WORK INSTRUCTIONS:
A) Copy out the part of the text on imaging through a telescope eyepiece that opens with the words containing "Well, No ..." and closes with "Venus, for example.".
B) Continue the text on imaging through a telescope eyepiece from its last sentence.

Well, No ... and Yes.
You won't be able to attach it to a telescope and make long-exposure images of distant galaxies and similar dim objects, for example.
But you can:
-
Put it in Movie mode and hold it over the eyepiece of a telescope and move it until you're focused on the object in the eyepiece, then later extract the sharpest few frames from the movie (using a freeware program called VirtualDub, for example). You can image bright objects like the Moon, Saturn, Jupiter, and Venus, for example.
-
Put it in a bracket that holds it stably over the eyepiece, aim the telescope at the Moon, and make very detailed images of the lunar surface. This takes a little practice, but can produce very good results.
-
As above, you can mount the camera over an eyepiece and make a movie of the Moon, then use free software like Registax to select the best frames from the movie and post-process them into a single, much-improved image.

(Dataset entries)

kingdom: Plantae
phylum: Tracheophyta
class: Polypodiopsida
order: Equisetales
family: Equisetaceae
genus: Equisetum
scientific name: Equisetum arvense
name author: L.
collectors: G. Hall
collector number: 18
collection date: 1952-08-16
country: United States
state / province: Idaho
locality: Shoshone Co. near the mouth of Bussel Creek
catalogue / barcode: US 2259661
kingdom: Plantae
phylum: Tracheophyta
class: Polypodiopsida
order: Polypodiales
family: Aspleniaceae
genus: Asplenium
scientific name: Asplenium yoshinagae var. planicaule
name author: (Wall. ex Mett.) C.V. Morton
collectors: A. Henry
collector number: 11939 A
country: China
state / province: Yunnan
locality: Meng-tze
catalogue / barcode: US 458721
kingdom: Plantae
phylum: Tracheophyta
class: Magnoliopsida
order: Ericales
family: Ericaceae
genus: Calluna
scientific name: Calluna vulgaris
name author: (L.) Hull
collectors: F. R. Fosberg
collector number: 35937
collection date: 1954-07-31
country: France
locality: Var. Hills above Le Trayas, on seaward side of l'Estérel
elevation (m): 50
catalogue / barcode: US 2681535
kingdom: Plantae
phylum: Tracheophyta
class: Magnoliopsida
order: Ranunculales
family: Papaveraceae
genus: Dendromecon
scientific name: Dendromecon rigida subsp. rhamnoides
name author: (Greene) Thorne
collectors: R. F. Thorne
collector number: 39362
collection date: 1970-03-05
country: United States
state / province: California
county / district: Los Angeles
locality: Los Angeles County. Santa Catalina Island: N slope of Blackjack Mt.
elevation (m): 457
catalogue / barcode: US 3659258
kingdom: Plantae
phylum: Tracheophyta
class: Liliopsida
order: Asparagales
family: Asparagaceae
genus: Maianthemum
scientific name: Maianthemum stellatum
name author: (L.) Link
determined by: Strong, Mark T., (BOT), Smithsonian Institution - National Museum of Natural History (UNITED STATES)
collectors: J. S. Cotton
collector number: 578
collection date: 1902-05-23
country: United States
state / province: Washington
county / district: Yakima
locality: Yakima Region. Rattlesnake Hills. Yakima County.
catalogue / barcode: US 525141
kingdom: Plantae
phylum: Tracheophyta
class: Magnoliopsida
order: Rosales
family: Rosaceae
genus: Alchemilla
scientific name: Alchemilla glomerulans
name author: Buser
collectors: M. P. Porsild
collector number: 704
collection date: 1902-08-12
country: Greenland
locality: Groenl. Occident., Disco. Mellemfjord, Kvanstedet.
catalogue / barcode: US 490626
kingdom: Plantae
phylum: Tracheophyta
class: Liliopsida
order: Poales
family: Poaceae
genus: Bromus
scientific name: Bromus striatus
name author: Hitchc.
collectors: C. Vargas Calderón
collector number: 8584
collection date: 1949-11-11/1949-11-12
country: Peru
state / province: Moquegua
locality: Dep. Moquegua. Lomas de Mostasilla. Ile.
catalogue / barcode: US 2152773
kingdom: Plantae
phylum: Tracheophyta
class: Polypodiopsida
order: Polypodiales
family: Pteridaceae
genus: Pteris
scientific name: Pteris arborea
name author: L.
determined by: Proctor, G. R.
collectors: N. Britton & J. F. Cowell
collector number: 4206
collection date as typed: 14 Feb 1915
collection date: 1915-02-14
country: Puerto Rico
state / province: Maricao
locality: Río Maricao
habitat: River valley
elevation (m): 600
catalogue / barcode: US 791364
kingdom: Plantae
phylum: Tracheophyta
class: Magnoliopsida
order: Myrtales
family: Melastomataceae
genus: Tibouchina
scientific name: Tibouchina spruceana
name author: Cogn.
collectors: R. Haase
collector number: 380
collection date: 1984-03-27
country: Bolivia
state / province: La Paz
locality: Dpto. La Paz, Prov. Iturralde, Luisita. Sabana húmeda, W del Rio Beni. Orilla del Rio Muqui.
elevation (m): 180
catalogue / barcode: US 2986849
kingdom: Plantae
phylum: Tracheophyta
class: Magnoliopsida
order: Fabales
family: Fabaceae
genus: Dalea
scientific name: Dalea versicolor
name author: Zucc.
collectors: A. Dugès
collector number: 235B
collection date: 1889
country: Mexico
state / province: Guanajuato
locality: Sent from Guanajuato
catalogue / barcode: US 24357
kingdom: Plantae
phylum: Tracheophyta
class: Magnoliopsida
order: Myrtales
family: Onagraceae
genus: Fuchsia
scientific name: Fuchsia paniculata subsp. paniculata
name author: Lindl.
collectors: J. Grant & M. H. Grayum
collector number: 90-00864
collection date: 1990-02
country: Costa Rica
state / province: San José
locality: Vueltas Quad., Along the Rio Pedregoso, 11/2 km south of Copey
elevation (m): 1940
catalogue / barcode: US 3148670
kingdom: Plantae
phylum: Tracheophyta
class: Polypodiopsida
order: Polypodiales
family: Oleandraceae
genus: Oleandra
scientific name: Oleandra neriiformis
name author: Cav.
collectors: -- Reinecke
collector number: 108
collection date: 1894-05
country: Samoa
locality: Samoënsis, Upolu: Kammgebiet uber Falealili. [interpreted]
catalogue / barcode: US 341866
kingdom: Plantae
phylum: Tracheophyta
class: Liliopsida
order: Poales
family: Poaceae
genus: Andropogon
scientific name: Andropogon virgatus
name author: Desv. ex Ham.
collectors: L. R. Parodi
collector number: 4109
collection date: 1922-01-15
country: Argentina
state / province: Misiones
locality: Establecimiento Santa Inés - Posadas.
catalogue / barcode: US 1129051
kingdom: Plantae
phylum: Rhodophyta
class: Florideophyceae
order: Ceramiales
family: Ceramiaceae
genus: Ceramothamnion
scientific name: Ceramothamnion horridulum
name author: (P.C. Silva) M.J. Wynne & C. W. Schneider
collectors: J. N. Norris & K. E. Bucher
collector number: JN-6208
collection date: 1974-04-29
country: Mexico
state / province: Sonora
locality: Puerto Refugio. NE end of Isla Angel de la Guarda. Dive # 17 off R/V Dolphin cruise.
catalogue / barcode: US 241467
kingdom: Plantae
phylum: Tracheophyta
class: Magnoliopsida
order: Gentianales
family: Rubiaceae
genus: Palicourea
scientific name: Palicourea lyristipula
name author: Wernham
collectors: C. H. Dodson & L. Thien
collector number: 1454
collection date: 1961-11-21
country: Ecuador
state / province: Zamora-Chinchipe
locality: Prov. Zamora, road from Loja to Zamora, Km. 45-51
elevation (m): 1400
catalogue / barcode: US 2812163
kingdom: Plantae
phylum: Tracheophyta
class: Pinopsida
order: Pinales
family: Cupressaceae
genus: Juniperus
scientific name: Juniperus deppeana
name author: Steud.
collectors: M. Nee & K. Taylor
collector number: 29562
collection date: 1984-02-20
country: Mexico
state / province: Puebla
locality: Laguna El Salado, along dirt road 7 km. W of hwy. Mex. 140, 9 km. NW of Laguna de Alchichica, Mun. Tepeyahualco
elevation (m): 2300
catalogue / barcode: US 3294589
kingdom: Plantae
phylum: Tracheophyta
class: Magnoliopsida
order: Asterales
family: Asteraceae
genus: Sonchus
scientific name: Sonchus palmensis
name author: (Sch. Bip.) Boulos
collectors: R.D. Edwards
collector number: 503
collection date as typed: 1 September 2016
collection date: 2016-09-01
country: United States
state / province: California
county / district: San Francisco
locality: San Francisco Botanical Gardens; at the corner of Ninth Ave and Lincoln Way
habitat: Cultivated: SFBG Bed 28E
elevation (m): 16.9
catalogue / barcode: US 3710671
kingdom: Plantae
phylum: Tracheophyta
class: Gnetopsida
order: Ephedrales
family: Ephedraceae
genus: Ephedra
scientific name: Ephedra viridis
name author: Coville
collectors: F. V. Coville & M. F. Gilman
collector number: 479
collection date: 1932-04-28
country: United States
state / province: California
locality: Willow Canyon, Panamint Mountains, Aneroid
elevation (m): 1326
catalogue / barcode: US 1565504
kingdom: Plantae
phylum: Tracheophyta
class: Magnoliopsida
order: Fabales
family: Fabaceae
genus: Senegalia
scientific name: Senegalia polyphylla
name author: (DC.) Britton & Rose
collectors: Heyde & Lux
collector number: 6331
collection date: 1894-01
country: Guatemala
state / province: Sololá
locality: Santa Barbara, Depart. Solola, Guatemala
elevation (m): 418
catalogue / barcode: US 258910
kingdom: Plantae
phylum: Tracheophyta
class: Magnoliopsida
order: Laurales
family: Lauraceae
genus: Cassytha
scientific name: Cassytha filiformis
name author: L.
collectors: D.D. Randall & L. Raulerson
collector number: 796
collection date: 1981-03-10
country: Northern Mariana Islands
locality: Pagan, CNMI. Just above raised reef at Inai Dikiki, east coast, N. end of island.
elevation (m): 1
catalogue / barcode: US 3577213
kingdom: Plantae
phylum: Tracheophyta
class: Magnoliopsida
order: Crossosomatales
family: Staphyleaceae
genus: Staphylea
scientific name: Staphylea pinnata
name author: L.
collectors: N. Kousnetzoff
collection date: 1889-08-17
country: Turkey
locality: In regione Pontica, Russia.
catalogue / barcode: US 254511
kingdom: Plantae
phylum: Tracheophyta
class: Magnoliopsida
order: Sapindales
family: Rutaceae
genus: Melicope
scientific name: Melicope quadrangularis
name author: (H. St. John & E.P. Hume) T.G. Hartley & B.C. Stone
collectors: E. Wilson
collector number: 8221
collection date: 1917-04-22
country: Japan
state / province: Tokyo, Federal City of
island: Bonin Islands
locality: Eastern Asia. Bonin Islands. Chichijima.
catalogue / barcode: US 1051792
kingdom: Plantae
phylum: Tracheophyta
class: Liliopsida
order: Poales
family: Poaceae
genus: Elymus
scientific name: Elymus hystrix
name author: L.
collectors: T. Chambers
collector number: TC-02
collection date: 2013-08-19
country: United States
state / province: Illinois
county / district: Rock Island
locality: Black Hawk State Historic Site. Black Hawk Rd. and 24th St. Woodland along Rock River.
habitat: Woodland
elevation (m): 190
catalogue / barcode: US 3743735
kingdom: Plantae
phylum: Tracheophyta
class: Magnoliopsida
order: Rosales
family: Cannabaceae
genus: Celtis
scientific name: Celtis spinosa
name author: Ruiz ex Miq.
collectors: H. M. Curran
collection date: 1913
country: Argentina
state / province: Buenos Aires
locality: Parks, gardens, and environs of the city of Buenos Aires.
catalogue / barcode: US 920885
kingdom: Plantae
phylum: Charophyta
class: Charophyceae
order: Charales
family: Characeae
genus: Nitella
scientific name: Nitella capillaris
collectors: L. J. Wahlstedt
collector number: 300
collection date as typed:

RESPONSES BY TASK:
A)
Well, No ... and Yes.
You won't be able to attach it to a telescope and make long-exposure images of distant galaxies and similar dim objects, for example.
But you can:
-
Put it in Movie mode and hold it over the eyepiece of a telescope and move it until you're focused on the object in the eyepiece, then later extract the sharpest few frames from the movie (using a freeware program called VirtualDub, for example). You can image bright objects like the Moon, Saturn, Jupiter, and Venus, for example.

B)
The above methods are called afocal astrophotography and it's a good way to get started -- especially since you already have the camera. A good afocal bracket is available at Scopestuff, among other places. They look like this:

Another way to use the camera:
-
Put it on a photo tripod and make 15-second exposures at ISO 1600 of constellations. You can make 50 or 60 such exposures and then stack them together using free software like Registax or DeepSky Stacker. This works best under a dark and clear sky. You're limited to 15 seconds for a single exposure with that camera, but that's long enough to capture the brighter constellations like Orion, and short enough to avoid star trailing.